The Senate approved his government by a confortable majority July 9, and the lower house is expected to follow suit.

But there will probably be very little change in practical, everyday terms, and his premiership will have almost no effect on Italy's man in the street. Spadolini's occupancy of the prime minister's chair may have turned things upside down -- his Republicans numerically count least in his coalition, and hold only 4 percent of the seats in parliament -- but the Christian Democrats insisted on and got more than half, or 15 of the 27 Cabinet seats. This means any Cabinet decision will need their approval.

They also remain the biggest party in parliament. Most of their Cabinet members are old-timers at that job, so the Spadolini Cabinet does not "look" much different from others of the last 10, 20, or 30 years, except that the man presiding over the Cabinet meetings, and the man who will speak for the government before parliament and the public, happens to belong to the Republican Party. At best, the rotund Florentine bachelor will set the tone and perhaps the pace of the new government.

After more than 35 years under the Christian Democrats, Italian government may change in small ways with the Spadolini premiership. And those little changes could mean a lot.

The prime minister faces three immediate problems in Italy: moral, civil, and economic.

The moral emergency could be summed up in the current P-2 scandal, referring to a Masonic lodge called the P-2, in which nearly 1,000 important politicians, bankers, generals, and admirals were enrolled and which, or so it is said, was planning an eventual coup.

Spadolini said that all secret societies were to be outlawed, and those members of the P-2 lodge would be suspended from any public office. (The P-2 scandal is the only one involving members of the country's military- industrial complex, and the Christian Democrat Party.)

The civil emergency is terrorism, which took another victim July 6. The economic emergency in one word is inflation, which has been moving for the last three years at an annual rate of 20 percent. (The Italian government, and the individual citizen, is living beyond its means. Italy imports 85 percent of its energy and about 55 percent of its food.) If Spadolini deals with success with even one of these emergencies, he will have done well.

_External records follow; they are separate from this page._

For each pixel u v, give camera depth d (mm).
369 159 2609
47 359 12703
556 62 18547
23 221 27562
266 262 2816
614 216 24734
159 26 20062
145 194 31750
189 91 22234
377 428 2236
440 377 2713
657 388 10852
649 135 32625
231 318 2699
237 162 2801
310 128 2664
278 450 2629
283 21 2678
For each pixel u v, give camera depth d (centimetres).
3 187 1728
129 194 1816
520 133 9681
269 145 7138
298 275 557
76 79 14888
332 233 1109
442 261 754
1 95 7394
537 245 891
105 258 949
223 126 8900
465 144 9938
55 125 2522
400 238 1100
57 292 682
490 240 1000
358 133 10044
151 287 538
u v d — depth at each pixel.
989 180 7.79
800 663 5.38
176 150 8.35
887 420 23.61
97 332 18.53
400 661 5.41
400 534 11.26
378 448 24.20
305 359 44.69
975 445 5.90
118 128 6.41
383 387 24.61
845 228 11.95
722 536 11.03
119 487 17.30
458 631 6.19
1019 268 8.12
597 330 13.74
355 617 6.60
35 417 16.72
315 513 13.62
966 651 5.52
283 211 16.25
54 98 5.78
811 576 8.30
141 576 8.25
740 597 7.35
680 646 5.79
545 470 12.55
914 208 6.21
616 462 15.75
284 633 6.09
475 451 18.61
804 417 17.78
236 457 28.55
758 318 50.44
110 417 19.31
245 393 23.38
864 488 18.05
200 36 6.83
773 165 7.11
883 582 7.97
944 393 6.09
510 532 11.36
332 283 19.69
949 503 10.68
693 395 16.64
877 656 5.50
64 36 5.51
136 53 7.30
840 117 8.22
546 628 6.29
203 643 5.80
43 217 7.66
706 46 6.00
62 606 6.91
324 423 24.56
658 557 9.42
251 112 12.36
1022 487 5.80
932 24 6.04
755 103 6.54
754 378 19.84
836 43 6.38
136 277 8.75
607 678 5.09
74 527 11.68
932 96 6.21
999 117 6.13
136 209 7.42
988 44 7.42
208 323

Giovanni Spadolini's novelty is not only that he is not a Christian Democrat. He is not strictly speaking a dyed-in-the-wool politician.

He became a full professor of contemporary history at Florence's university at the age of 25. He founded a politico-cultural review, and began turning out volumes of history, including one on relations between the Italian laic (secular) state and the Vatican. He was offered the editorship of Bologna's daily, Il Resto del Carlino, and a few years later the editorship of Milan's Il Corrier Della Sera -- Italy's most influential paper.

He was dismissed by the owner in 1972 and immediately offered a candidacy in the Senate on the Republican ticket. He accepted, joined the party, and was elected.

When Ugo la Malfa died two years ago, the Republicans decided that Spadolini was their best man, electing him party chairman. When the Christian Democrats couldn't get their act together last month, Sandro Pertini, the somewhat impetuous Italian President, decided to try someone not from the Roman Catholic party. Spadolini, being head of the smallest governing party, could not have many enemies, his party was relatively free of corruption. Spadolini got the job.